[Stored items]
== == ==

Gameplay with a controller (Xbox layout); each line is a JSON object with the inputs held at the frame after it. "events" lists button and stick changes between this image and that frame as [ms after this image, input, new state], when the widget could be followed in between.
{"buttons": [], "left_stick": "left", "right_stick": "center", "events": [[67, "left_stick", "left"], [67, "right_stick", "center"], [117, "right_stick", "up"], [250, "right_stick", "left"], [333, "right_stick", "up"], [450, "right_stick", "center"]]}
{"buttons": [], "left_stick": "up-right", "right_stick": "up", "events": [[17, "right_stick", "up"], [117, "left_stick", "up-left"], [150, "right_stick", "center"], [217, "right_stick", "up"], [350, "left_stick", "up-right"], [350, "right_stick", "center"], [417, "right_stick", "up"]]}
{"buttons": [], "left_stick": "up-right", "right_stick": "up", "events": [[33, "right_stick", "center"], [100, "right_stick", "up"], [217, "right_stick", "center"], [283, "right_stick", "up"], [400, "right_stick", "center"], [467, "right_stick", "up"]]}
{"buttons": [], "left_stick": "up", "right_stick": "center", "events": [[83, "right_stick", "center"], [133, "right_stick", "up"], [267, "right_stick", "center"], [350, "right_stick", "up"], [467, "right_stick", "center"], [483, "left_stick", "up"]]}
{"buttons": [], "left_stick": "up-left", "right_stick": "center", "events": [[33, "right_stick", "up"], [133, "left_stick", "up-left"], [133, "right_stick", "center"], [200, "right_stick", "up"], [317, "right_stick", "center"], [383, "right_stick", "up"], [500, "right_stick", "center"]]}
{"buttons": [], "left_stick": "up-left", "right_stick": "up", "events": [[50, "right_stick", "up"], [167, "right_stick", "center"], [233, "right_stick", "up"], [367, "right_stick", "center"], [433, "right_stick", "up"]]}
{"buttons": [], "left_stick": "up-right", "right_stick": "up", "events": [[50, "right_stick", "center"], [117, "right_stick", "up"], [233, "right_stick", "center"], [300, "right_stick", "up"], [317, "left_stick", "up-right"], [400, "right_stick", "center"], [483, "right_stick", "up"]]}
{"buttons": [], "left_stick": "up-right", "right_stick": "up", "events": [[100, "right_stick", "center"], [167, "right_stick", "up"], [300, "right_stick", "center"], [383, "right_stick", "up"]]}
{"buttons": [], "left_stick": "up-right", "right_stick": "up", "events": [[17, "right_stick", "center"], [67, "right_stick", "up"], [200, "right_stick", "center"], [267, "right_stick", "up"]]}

== == ==

Output every record above exactly as it appears.

**Task solution**
Gameplay with a controller (Xbox layout); each line is a JSON object with the inputs held at the frame after it. "events" lists button and stick changes between this image and that frame as [ms after this image, input, new state], when the widget could be followed in between.
{"buttons": [], "left_stick": "left", "right_stick": "center", "events": [[67, "left_stick", "left"], [67, "right_stick", "center"], [117, "right_stick", "up"], [250, "right_stick", "left"], [333, "right_stick", "up"], [450, "right_stick", "center"]]}
{"buttons": [], "left_stick": "up-right", "right_stick": "up", "events": [[17, "right_stick", "up"], [117, "left_stick", "up-left"], [150, "right_stick", "center"], [217, "right_stick", "up"], [350, "left_stick", "up-right"], [350, "right_stick", "center"], [417, "right_stick", "up"]]}
{"buttons": [], "left_stick": "up-right", "right_stick": "up", "events": [[33, "right_stick", "center"], [100, "right_stick", "up"], [217, "right_stick", "center"], [283, "right_stick", "up"], [400, "right_stick", "center"], [467, "right_stick", "up"]]}
{"buttons": [], "left_stick": "up", "right_stick": "center", "events": [[83, "right_stick", "center"], [133, "right_stick", "up"], [267, "right_stick", "center"], [350, "right_stick", "up"], [467, "right_stick", "center"], [483, "left_stick", "up"]]}
{"buttons": [], "left_stick": "up-left", "right_stick": "center", "events": [[33, "right_stick", "up"], [133, "left_stick", "up-left"], [133, "right_stick", "center"], [200, "right_stick", "up"], [317, "right_stick", "center"], [383, "right_stick", "up"], [500, "right_stick", "center"]]}
{"buttons": [], "left_stick": "up-left", "right_stick": "up", "events": [[50, "right_stick", "up"], [167, "right_stick", "center"], [233, "right_stick", "up"], [367, "right_stick", "center"], [433, "right_stick", "up"]]}
{"buttons": [], "left_stick": "up-right", "right_stick": "up", "events": [[50, "right_stick", "center"], [117, "right_stick", "up"], [233, "right_stick", "center"], [300, "right_stick", "up"], [317, "left_stick", "up-right"], [400, "right_stick", "center"], [483, "right_stick", "up"]]}
{"buttons": [], "left_stick": "up-right", "right_stick": "up", "events": [[100, "right_stick", "center"], [167, "right_stick", "up"], [300, "right_stick", "center"], [383, "right_stick", "up"]]}
{"buttons": [], "left_stick": "up-right", "right_stick": "up", "events": [[17, "right_stick", "center"], [67, "right_stick", "up"], [200, "right_stick", "center"], [267, "right_stick", "up"]]}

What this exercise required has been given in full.